The ability to grow earnings at a compound rate over time is a crucial determinant of investment value. Analysts expect ZNGA to grow earnings at a 30.00% annual rate over the next 5 years. Comparatively, HST is expected to grow at a 28.40% annual rate. All else equal, ZNGA’s higher growth rate would imply a greater potential for capital appreciation.

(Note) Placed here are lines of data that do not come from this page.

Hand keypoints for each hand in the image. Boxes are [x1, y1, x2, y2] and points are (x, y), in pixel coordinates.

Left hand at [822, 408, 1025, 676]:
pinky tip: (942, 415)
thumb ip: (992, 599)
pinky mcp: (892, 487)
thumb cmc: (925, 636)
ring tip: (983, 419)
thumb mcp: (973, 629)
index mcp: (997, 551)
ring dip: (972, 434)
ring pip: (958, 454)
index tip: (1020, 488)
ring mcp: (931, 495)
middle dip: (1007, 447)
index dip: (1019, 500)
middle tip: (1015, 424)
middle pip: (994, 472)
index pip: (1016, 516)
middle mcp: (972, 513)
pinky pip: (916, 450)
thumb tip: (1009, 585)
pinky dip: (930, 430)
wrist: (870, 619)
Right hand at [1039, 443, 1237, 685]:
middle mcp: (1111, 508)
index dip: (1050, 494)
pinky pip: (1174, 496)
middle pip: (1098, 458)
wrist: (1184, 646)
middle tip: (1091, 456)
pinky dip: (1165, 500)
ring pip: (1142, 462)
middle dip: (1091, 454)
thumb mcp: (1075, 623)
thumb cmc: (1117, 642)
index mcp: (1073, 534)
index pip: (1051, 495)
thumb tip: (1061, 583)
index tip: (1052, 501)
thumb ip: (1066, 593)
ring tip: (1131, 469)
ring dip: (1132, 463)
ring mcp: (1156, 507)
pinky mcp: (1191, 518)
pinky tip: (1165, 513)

**Profitability and Returns**

A high growth rate isn’t necessarily valuable to investors. In fact, companies that overinvest in low return projects just to achieve a high growth rate can actually destroy shareholder value. Profitability and returns are a measure of the quality of a company’s business and its growth opportunities. We’ll use EBITDA margin and Return on Investment (ROI) to measure this., compared to an EBITDA margin of 31.2% for Host Hotels & Resorts, Inc. (HST). ZNGA’s ROI is 1.20% while HST has a ROI of 5.50%. The interpretation is that HST’s business generates a higher return on investment than ZNGA’s.

**Cash Flow**

The amount of free cash flow available to investors is ultimately what determines the value of a stock. ZNGA’s free cash flow (“FCF”) per share for the trailing twelve months was -0.01. Comparatively, HST’s free cash flow per share was -0.07. On a percent-of-sales basis, ZNGA’s free cash flow was -0% while HST converted -0.96% of its revenues into cash flow. This means that, for a given level of sales, ZNGA is able to generate more free cash flow for investors.

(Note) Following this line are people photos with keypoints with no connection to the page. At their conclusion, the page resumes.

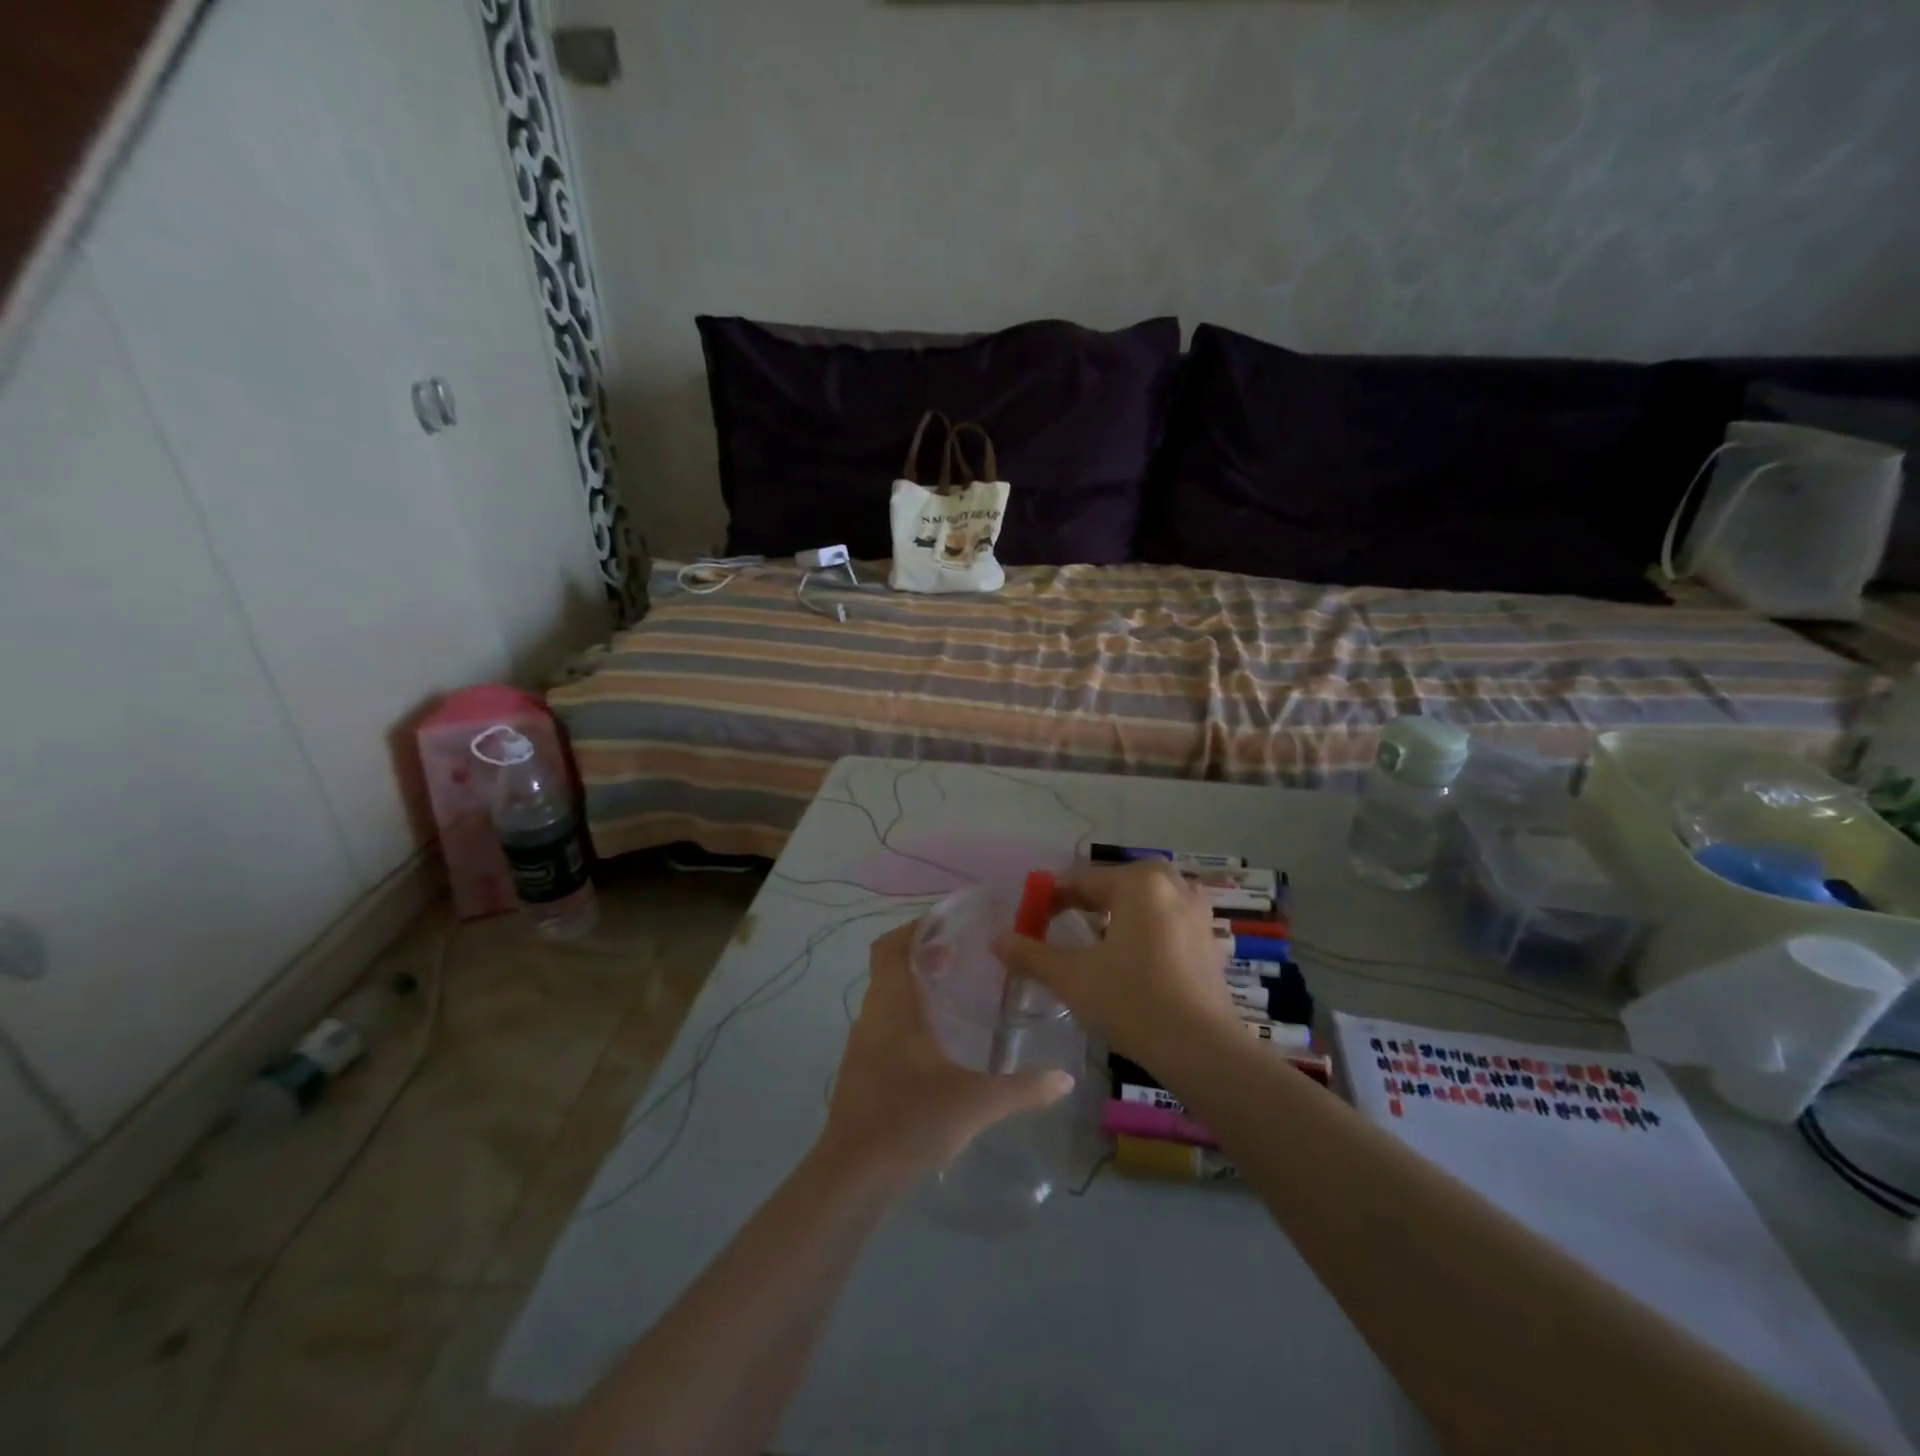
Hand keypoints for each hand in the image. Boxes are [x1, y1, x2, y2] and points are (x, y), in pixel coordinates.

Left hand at [817, 920, 1073, 1187]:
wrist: (852, 1178)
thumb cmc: (909, 1121)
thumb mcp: (975, 1102)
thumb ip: (1022, 1088)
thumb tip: (1065, 1078)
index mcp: (892, 1006)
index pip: (891, 947)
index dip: (916, 928)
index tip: (949, 924)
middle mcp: (872, 1017)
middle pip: (891, 969)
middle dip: (924, 956)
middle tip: (963, 956)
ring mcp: (862, 1047)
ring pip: (887, 1000)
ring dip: (916, 988)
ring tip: (956, 994)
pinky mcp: (862, 1074)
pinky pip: (885, 1028)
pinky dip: (909, 1019)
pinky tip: (939, 1046)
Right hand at [993, 861, 1236, 1068]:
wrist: (1202, 1050)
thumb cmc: (1132, 1002)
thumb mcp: (1072, 977)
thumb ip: (1031, 954)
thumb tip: (996, 939)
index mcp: (1139, 882)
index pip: (1081, 881)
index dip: (1050, 900)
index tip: (1031, 924)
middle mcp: (1172, 885)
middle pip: (1115, 884)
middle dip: (1086, 903)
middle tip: (1063, 928)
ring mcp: (1196, 912)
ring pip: (1144, 901)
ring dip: (1117, 914)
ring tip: (1096, 943)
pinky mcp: (1209, 940)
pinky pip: (1166, 920)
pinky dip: (1144, 929)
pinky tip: (1132, 960)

**Liquidity and Financial Risk**

ZNGA’s debt-to-equity ratio is 0.00 versus a D/E of 0.60 for HST. HST is therefore the more solvent of the two companies, and has lower financial risk.

Valuation

ZNGA trades at a forward P/E of 24.00, a P/B of 2.16, and a P/S of 3.54, compared to a forward P/E of 27.98, a P/B of 2.12, and a P/S of 2.78 for HST. ZNGA is the cheaper of the two stocks on an earnings basis but is expensive in terms of P/B and P/S ratio. Given that earnings are what matter most to investors, analysts tend to place a greater weight on the P/E.

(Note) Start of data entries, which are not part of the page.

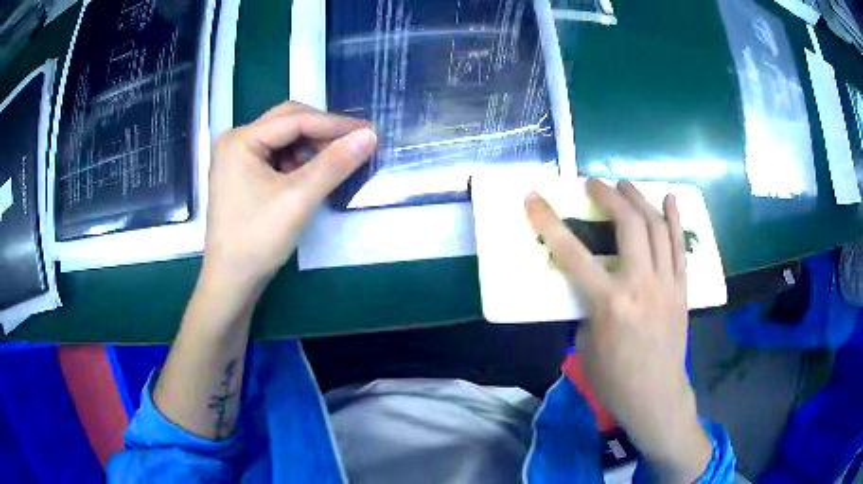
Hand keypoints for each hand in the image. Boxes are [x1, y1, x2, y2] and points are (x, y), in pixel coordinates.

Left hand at [204, 102, 376, 296]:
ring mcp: (237, 158)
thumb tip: (370, 135)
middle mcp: (235, 141)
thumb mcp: (298, 199)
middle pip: (287, 122)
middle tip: (353, 144)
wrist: (231, 282)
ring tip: (334, 163)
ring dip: (311, 147)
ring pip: (283, 139)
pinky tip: (311, 176)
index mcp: (240, 139)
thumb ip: (334, 164)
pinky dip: (298, 161)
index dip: (334, 124)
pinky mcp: (242, 175)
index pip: (295, 120)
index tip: (370, 131)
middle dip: (321, 131)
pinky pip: (276, 156)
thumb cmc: (257, 239)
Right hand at [525, 179, 711, 481]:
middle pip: (629, 225)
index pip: (573, 253)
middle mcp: (641, 285)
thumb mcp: (585, 345)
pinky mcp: (682, 289)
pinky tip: (669, 199)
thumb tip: (590, 284)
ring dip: (640, 200)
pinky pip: (680, 247)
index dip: (549, 222)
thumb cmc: (614, 379)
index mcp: (610, 303)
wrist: (656, 396)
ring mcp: (667, 284)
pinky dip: (674, 219)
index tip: (534, 197)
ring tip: (625, 185)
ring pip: (657, 228)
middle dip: (609, 196)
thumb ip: (587, 308)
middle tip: (595, 184)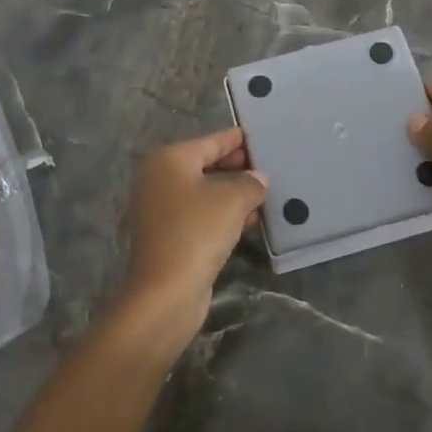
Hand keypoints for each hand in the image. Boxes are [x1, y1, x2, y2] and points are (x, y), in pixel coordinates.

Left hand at [113, 126, 266, 355]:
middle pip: (207, 165)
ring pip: (206, 192)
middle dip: (239, 168)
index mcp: (171, 159)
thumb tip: (258, 179)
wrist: (165, 293)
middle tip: (270, 168)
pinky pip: (201, 215)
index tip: (262, 138)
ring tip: (267, 194)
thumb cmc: (197, 232)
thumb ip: (251, 183)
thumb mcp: (232, 200)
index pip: (212, 141)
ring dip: (234, 194)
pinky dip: (224, 215)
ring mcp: (161, 209)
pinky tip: (251, 220)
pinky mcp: (168, 236)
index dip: (239, 140)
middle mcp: (161, 179)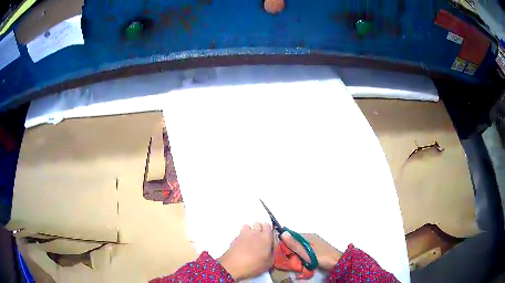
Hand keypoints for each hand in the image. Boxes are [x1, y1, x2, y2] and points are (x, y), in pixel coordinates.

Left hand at [218, 223, 273, 280]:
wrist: (234, 266)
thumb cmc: (255, 265)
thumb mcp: (270, 261)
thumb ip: (273, 250)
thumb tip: (272, 245)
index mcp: (265, 237)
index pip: (268, 225)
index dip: (268, 230)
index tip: (268, 237)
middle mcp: (254, 233)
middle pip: (257, 224)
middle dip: (259, 229)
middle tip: (260, 239)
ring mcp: (243, 234)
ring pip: (247, 226)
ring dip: (249, 231)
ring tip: (250, 241)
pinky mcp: (234, 238)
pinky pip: (240, 234)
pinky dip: (242, 237)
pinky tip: (242, 246)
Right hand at [281, 232, 341, 270]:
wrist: (337, 262)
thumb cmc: (321, 257)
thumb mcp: (306, 252)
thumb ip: (295, 244)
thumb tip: (282, 233)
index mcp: (309, 236)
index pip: (292, 235)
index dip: (285, 241)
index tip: (279, 249)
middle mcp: (311, 237)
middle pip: (296, 241)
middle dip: (290, 247)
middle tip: (284, 256)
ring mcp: (314, 243)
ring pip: (300, 246)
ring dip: (295, 251)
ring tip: (290, 259)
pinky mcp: (316, 249)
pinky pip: (305, 249)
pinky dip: (301, 254)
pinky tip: (298, 259)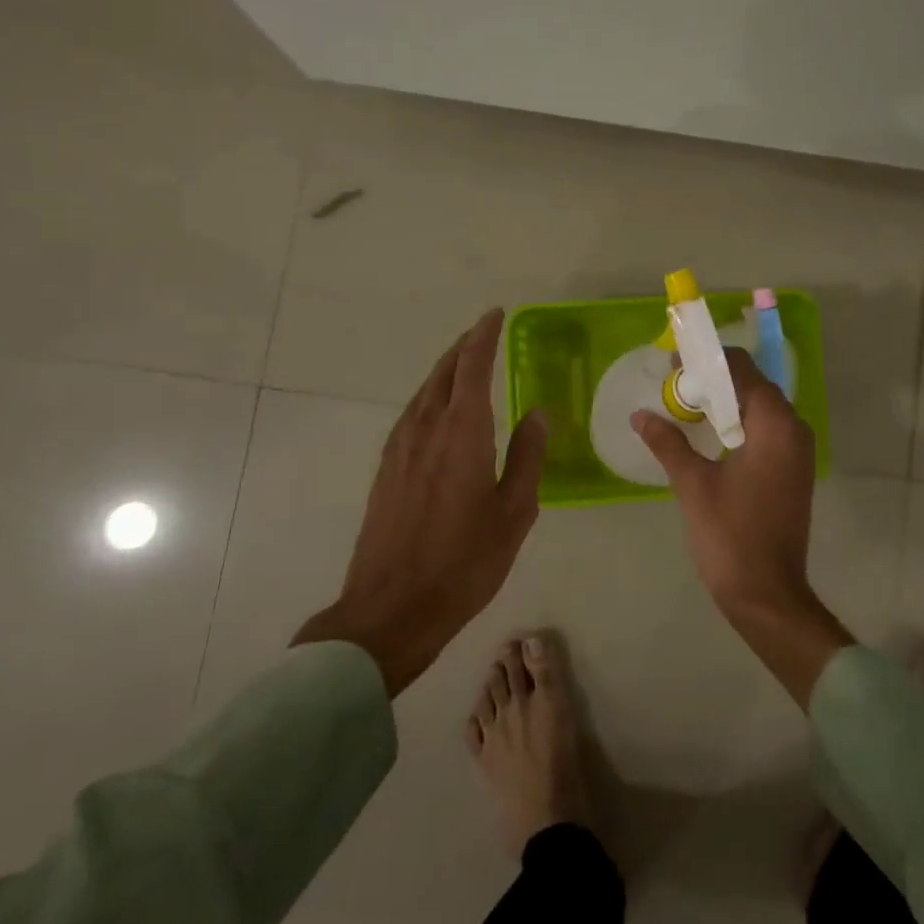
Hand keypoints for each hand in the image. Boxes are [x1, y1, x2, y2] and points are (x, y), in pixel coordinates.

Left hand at [293, 309, 546, 694]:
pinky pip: (411, 414)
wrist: (391, 608)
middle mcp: (426, 429)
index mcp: (462, 433)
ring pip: (424, 392)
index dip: (484, 337)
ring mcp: (400, 448)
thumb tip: (537, 412)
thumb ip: (527, 456)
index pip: (473, 367)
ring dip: (446, 370)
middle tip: (485, 332)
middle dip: (464, 347)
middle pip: (444, 372)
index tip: (496, 315)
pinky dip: (431, 396)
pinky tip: (439, 409)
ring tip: (466, 363)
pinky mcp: (386, 469)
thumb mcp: (515, 512)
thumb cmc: (464, 562)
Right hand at [633, 347, 851, 706]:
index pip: (743, 371)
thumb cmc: (730, 536)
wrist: (768, 594)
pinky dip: (739, 424)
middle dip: (716, 380)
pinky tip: (710, 434)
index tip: (675, 362)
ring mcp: (797, 453)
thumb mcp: (693, 484)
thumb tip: (640, 415)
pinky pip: (766, 431)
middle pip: (754, 386)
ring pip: (761, 409)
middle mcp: (794, 430)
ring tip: (686, 404)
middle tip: (676, 383)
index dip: (709, 361)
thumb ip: (668, 442)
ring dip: (727, 402)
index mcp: (775, 425)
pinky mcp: (793, 471)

Analyst Price Targets and Opinions

Investors often compare a stock’s current price to an analyst price target to get a sense of the potential upside within the next year. ZNGA is currently priced at a -7.27% to its one-year price target of 4.40. Comparatively, HST is -1.74% relative to its price target of 20.67. This suggests that ZNGA is the better investment over the next year.

Risk and Volatility

Beta is a metric that investors frequently use to analyze a stock’s systematic risk. A beta above 1 implies above average market volatility. Conversely, a stock with a beta below 1 is seen as less risky than the overall market. ZNGA has a beta of 0.53 and HST’s beta is 1.31. ZNGA’s shares are therefore the less volatile of the two stocks.

**Insider Activity and Investor Sentiment**

Comparing the number of shares sold short to the float is a method analysts often use to get a reading on investor sentiment. ZNGA has a short ratio of 2.22 compared to a short interest of 4.75 for HST. This implies that the market is currently less bearish on the outlook for ZNGA.

**Summary**

Zynga Inc. (NASDAQ:ZNGA) beats Host Hotels & Resorts, Inc. (NYSE:HST) on a total of 10 of the 14 factors compared between the two stocks. ZNGA is growing fastly, has higher cash flow per share, has a higher cash conversion rate, higher liquidity and has lower financial risk. ZNGA is more undervalued relative to its price target. Finally, ZNGA has better sentiment signals based on short interest.